I agree with the term "Laudative" being apparently the correct term for referring to a commendatory grammatical term. It's in fairly regular current use in that sense in linguistic circles, even if you filter out French results, and anyway it just makes intuitive sense from the word laud. Google n-grams shows slowly increasing usage since the 1940s.
However, there are plenty of terms that could be used if you wanted to avoid the OED's incorrect categorization of it as "obsolete", rather than as "jargon".
While these words mostly aren't specifically nouns to describe grammatical terms, I'd generally use one of:
- a commendation/a commendatory term/a commendative.
Cambridge dictionary lists commendative only as an adjective synonymous with commendatory, and defines commendation as: "praise, or an official statement that praises someone"; "an honor such as a prize given to someone because they have done something that people admire"; "a formal statement of praise for someone who has done something admirable." Commendative seems very rarely seen.
Given these, these terms can carry implications of formal, official or public recognition.
- an approbation/an approbatory term/an approbative.
Cambridge again defines approbative as an adjectival form of approbation, rather than as a noun, and approbation as "approval or agreement, often given by an official group".
The term approbation also isn't super well known, and to those unfamiliar with it, can even appear to mean something negative.
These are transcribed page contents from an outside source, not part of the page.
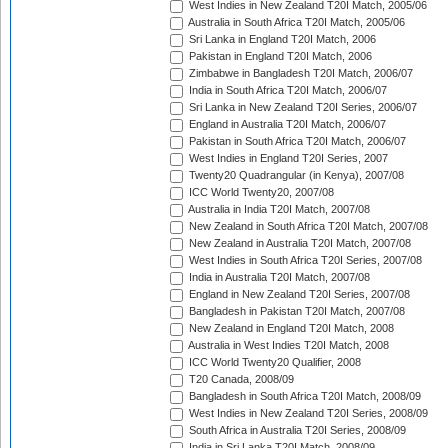
West Indies in New Zealand T20I Match, 2005/06
Australia in South Africa T20I Match, 2005/06
Sri Lanka in England T20I Match, 2006
Pakistan in England T20I Match, 2006
Zimbabwe in Bangladesh T20I Match, 2006/07
India in South Africa T20I Match, 2006/07
Sri Lanka in New Zealand T20I Series, 2006/07
England in Australia T20I Match, 2006/07
Pakistan in South Africa T20I Match, 2006/07
West Indies in England T20I Series, 2007
Twenty20 Quadrangular (in Kenya), 2007/08
ICC World Twenty20, 2007/08
Australia in India T20I Match, 2007/08
New Zealand in South Africa T20I Match, 2007/08
New Zealand in Australia T20I Match, 2007/08
West Indies in South Africa T20I Series, 2007/08
India in Australia T20I Match, 2007/08
England in New Zealand T20I Series, 2007/08
Bangladesh in Pakistan T20I Match, 2007/08
New Zealand in England T20I Match, 2008
Australia in West Indies T20I Match, 2008
ICC World Twenty20 Qualifier, 2008
T20 Canada, 2008/09
Bangladesh in South Africa T20I Match, 2008/09
West Indies in New Zealand T20I Series, 2008/09
South Africa in Australia T20I Series, 2008/09
India in Sri Lanka T20I Match, 2008/09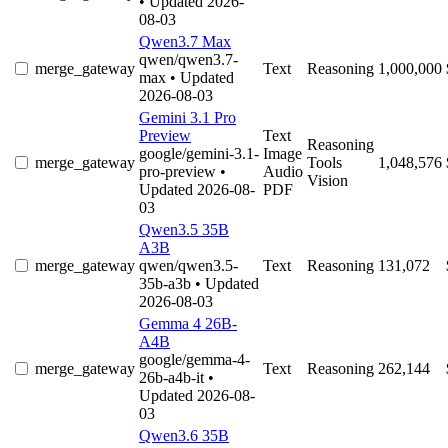
• Updated 2026-
08-03
Qwen3.7 Max
qwen/qwen3.7-
merge_gateway
Text
Reasoning
1,000,000
max
• Updated
2026-08-03
Gemini 3.1 Pro
Preview
Text
Reasoning
google/gemini-3.1-
Image
merge_gateway
Tools
1,048,576
pro-preview
•
Audio
Vision
Updated 2026-08-
PDF
03
Qwen3.5 35B
A3B
merge_gateway
qwen/qwen3.5-
Text
Reasoning
131,072
35b-a3b
• Updated
2026-08-03
Gemma 4 26B-
A4B
google/gemma-4-
merge_gateway
Text
Reasoning
262,144
26b-a4b-it
•
Updated 2026-08-
03
Qwen3.6 35B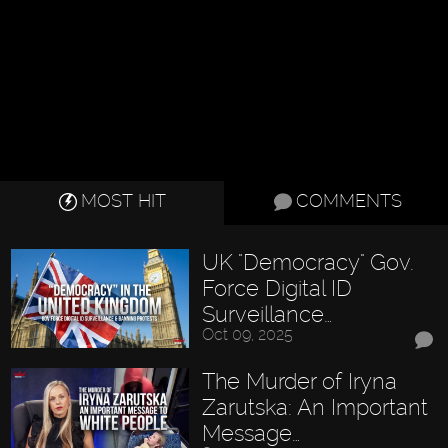
MOST HIT
COMMENTS
UK "Democracy" Gov.
Force Digital ID
Surveillance…
Oct 09, 2025
The Murder of Iryna
Zarutska: An Important
Message…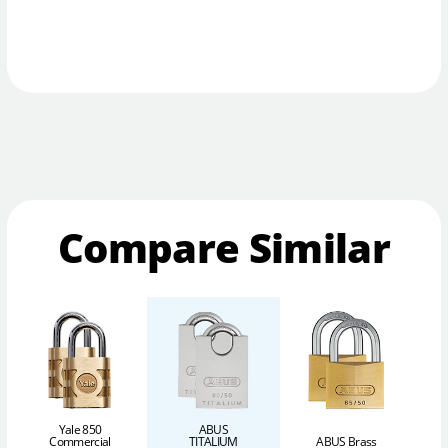
Compare Similar
Yale 850
ABUS
Commercial
TITALIUM
ABUS Brass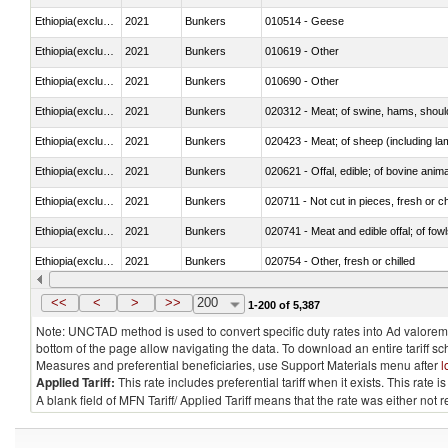
Ethiopia(excludes Eritrea)
2021
Bunkers
010514 - Geese
Ethiopia(excludes Eritrea)
2021
Bunkers
010619 - Other
Ethiopia(excludes Eritrea)
2021
Bunkers
010690 - Other
Ethiopia(excludes Eritrea)
2021
Bunkers
020312 - Meat; of swine, hams, shoulde
Ethiopia(excludes Eritrea)
2021
Bunkers
020423 - Meat; of sheep (including lam
Ethiopia(excludes Eritrea)
2021
Bunkers
020621 - Offal, edible; of bovine anim
Ethiopia(excludes Eritrea)
2021
Bunkers
020711 - Not cut in pieces, fresh or ch
Ethiopia(excludes Eritrea)
2021
Bunkers
020741 - Meat and edible offal; of fowl
Ethiopia(excludes Eritrea)
2021
Bunkers
020754 - Other, fresh or chilled
Ethiopia(excludes Eritrea)
2021
Bunkers
020890 - Meat and edible meat offal; n.
<<
<
>
>>
200
1-200 of 5,387
Note: UNCTAD method is used to convert specific duty rates into Ad valorem e
bottom of the page allow navigating the data. To download an entire tariff s
Measures and preferential beneficiaries, use Support Materials menu after
l
Applied Tariff:
This rate includes preferential tariff when it exists. This rat
A blank field of MFN Tariff/ Applied Tariff means that the rate was either not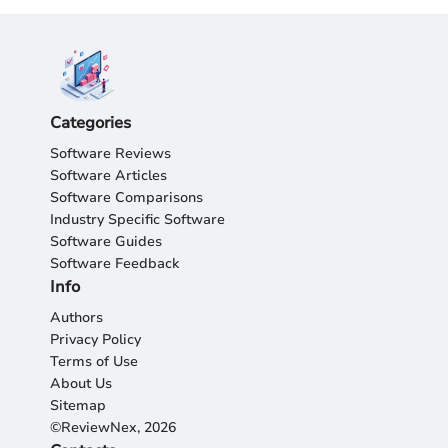
Categories
Software Reviews
Software Articles
Software Comparisons
Industry Specific Software
Software Guides
Software Feedback
Info
Authors
Privacy Policy
Terms of Use
About Us
Sitemap
©ReviewNex, 2026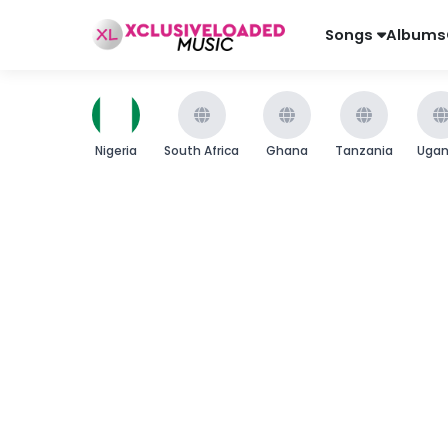
Songs
Albums
Nigeria
South Africa
Ghana
Tanzania
Uga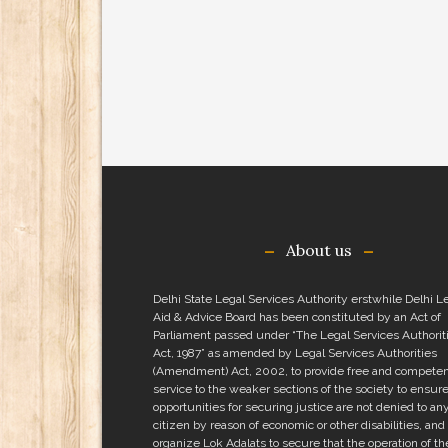
About us
Delhi State Legal Services Authority erstwhile Delhi L
Aid & Advice Board has been constituted by an Act of
Parliament passed under “The Legal Services Authorit
Act, 1987” as amended by Legal Services Authorities
(Amendment) Act, 2002, to provide free and competen
service to the weaker sections of the society to ensure
opportunities for securing justice are not denied to an
citizen by reason of economic or other disabilities, and 
organize Lok Adalats to secure that the operation of th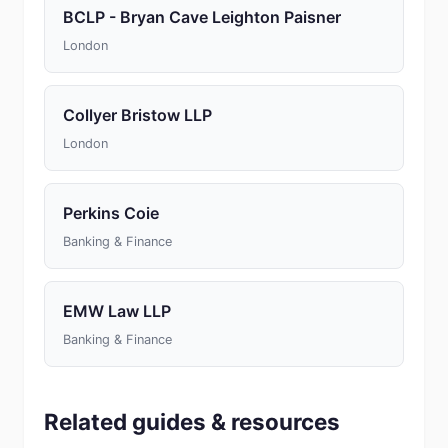
BCLP - Bryan Cave Leighton Paisner
London
Collyer Bristow LLP
London
Perkins Coie
Banking & Finance
EMW Law LLP
Banking & Finance
Related guides & resources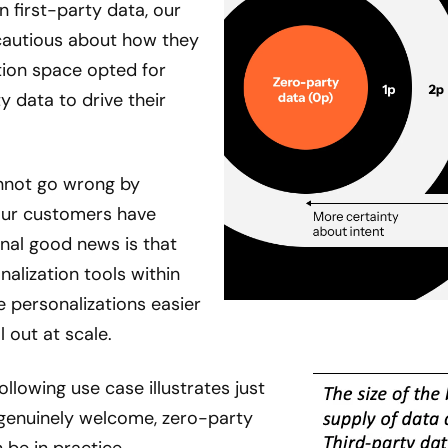
first-party data, our
cautious about how they
tion space opted for
 data to drive their
cannot go wrong by
our customers have
onal good news is that
alization tools within
personalizations easier
l out at scale.
 following use case illustrates just
genuinely welcome, zero-party
 be in practice.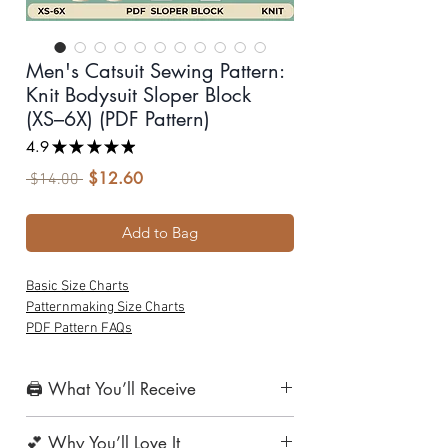
Men's Catsuit Sewing Pattern:
Knit Bodysuit Sloper Block
(XS–6X) (PDF Pattern)
4.9
★
★
★
★
★
56
$12.60
Sale
Regular
 $14.00 
Price
Price
Add to Bag
Basic Size Charts
Patternmaking Size Charts
PDF Pattern FAQs
🖨️ What You’ll Receive
1. Print-at-Home Layered PDF Pattern
💕 Why You’ll Love It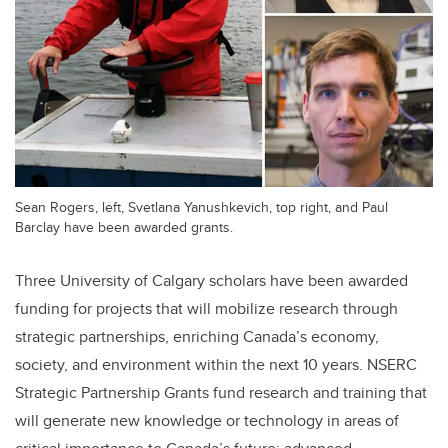
Sean Rogers, left, Svetlana Yanushkevich, top right, and Paul
Barclay have been awarded grants.
Three University of Calgary scholars have been awarded
funding for projects that will mobilize research through
strategic partnerships, enriching Canada’s economy,
society, and environment within the next 10 years. NSERC
Strategic Partnership Grants fund research and training that
will generate new knowledge or technology in areas of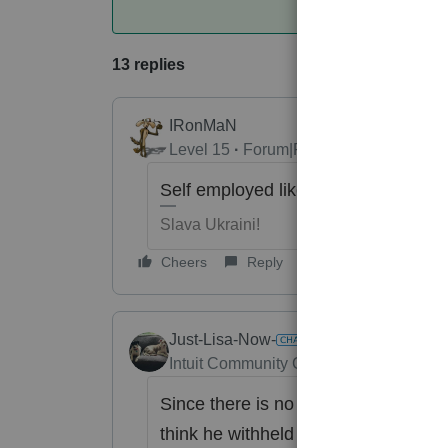
13 replies
IRonMaN
Level 15
Forum|Forum|6 years ago
Self employed like a sub S sharehol
Slava Ukraini!
Cheers
Reply
Just-Lisa-Now-
Intuit Community Champion
Forum|Fo
Since there is no wage limit for Med
think he withheld too much.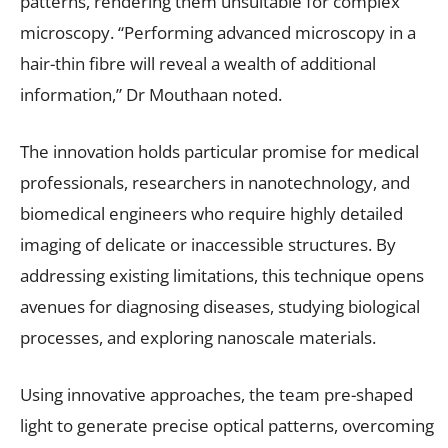
patterns, rendering them unsuitable for complex
microscopy. “Performing advanced microscopy in a
hair-thin fibre will reveal a wealth of additional
information,” Dr Mouthaan noted.
The innovation holds particular promise for medical
professionals, researchers in nanotechnology, and
biomedical engineers who require highly detailed
imaging of delicate or inaccessible structures. By
addressing existing limitations, this technique opens
avenues for diagnosing diseases, studying biological
processes, and exploring nanoscale materials.
Using innovative approaches, the team pre-shaped
light to generate precise optical patterns, overcoming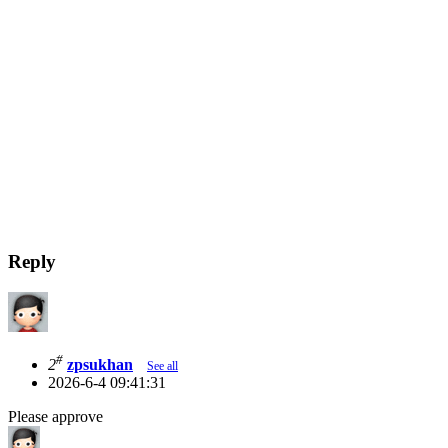
Reply
#
2
zpsukhan
See all
2026-6-4 09:41:31
Please approve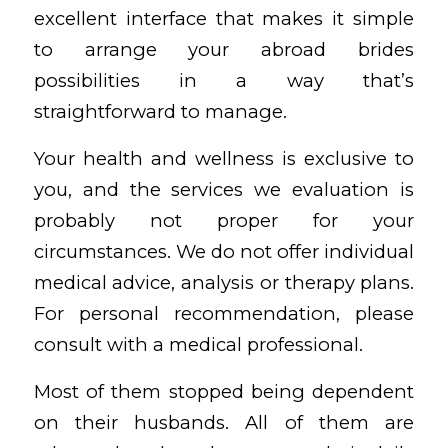
excellent interface that makes it simple
to arrange your abroad brides
possibilities in a way that’s
straightforward to manage.
Your health and wellness is exclusive to
you, and the services we evaluation is
probably not proper for your
circumstances. We do not offer individual
medical advice, analysis or therapy plans.
For personal recommendation, please
consult with a medical professional.
Most of them stopped being dependent
on their husbands. All of them are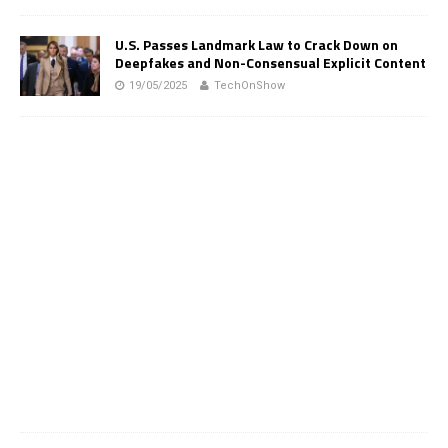
U.S. Passes Landmark Law to Crack Down on
Deepfakes and Non-Consensual Explicit Content
19/05/2025
TechOnShow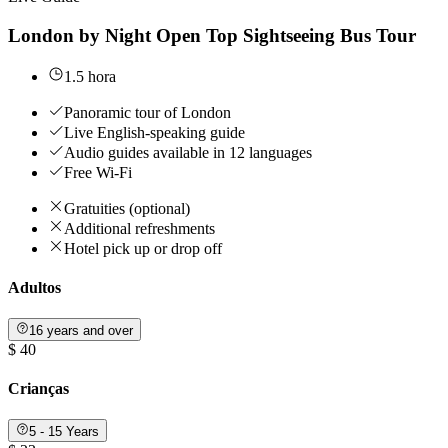
London by Night Open Top Sightseeing Bus Tour
1.5 hora
Panoramic tour of London
Live English-speaking guide
Audio guides available in 12 languages
Free Wi-Fi
Gratuities (optional)
Additional refreshments
Hotel pick up or drop off
Adultos
16 years and over
$ 40
Crianças
5 - 15 Years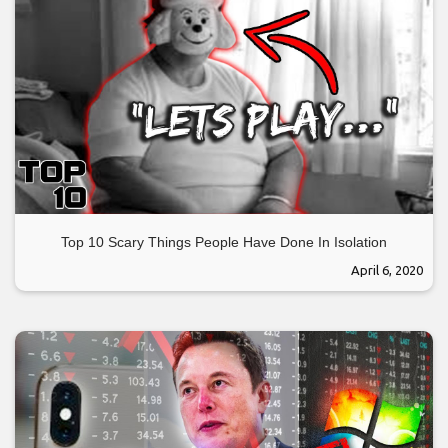
Top 10 Scary Things People Have Done In Isolation
April 6, 2020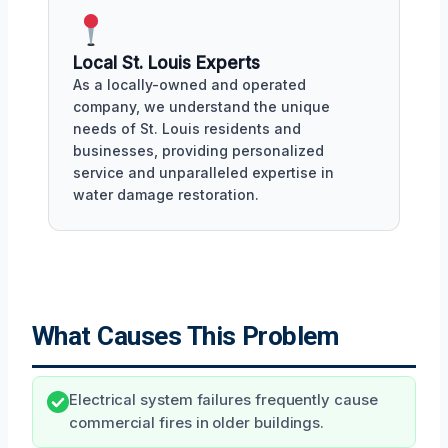
Local St. Louis Experts
As a locally-owned and operated
company, we understand the unique
needs of St. Louis residents and
businesses, providing personalized
service and unparalleled expertise in
water damage restoration.
What Causes This Problem
Electrical system failures frequently cause
commercial fires in older buildings.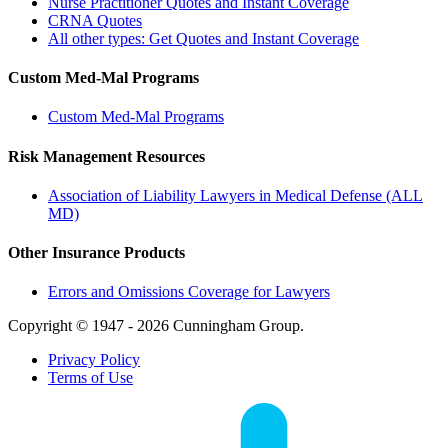
Nurse Practitioner Quotes and Instant Coverage
CRNA Quotes
All other types: Get Quotes and Instant Coverage
Custom Med-Mal Programs
Custom Med-Mal Programs
Risk Management Resources
Association of Liability Lawyers in Medical Defense (ALL
MD)
Other Insurance Products
Errors and Omissions Coverage for Lawyers
Copyright © 1947 - 2026 Cunningham Group.
Privacy Policy
Terms of Use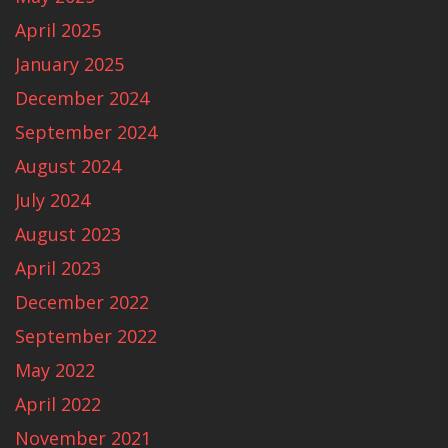
April 2025
January 2025
December 2024
September 2024
August 2024
July 2024
August 2023
April 2023
December 2022
September 2022
May 2022
April 2022
November 2021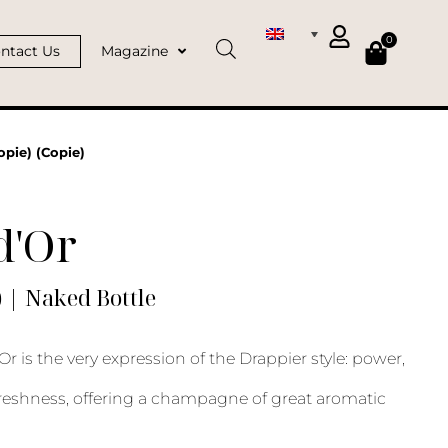
0
ntact Us
Magazine
opie) (Copie)
d'Or
) | Naked Bottle
Or is the very expression of the Drappier style: power,
reshness, offering a champagne of great aromatic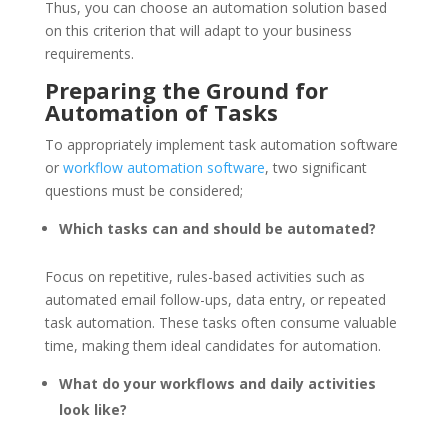
Thus, you can choose an automation solution based
on this criterion that will adapt to your business
requirements.
Preparing the Ground for
Automation of Tasks
To appropriately implement task automation software
or
workflow automation software
, two significant
questions must be considered;
Which tasks can and should be automated?
Focus on repetitive, rules-based activities such as
automated email follow-ups, data entry, or repeated
task automation. These tasks often consume valuable
time, making them ideal candidates for automation.
What do your workflows and daily activities
look like?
It also has the same problems as commendation in that it can imply formal recognition.
However, approbative seems at least somewhat more common than commendative and laudative, though it is hard to tell how much, if any of this usage is in the grammar-jargon noun sense rather than the lay-speech adjectival sense.
Relevant Google Ngram.
- a praise/a term of praise
This seems the most direct, simplest term. It's vagueness makes it ambiguous whether you mean the whole statement rather than a single word, so you might have to use a compound like "a praise-word" or "a term of praise". There's also the possible misinterpretation as having religious overtones.
I can find only a very few usages (one, two) of the term praiseword in this jargon sense, and it is not referenced in any online dictionary I could find, but honestly, as an antonym for curseword, it may well be way more intuitive and suitable than the more technically correct laudative, for non-jargon contexts like the linked articles.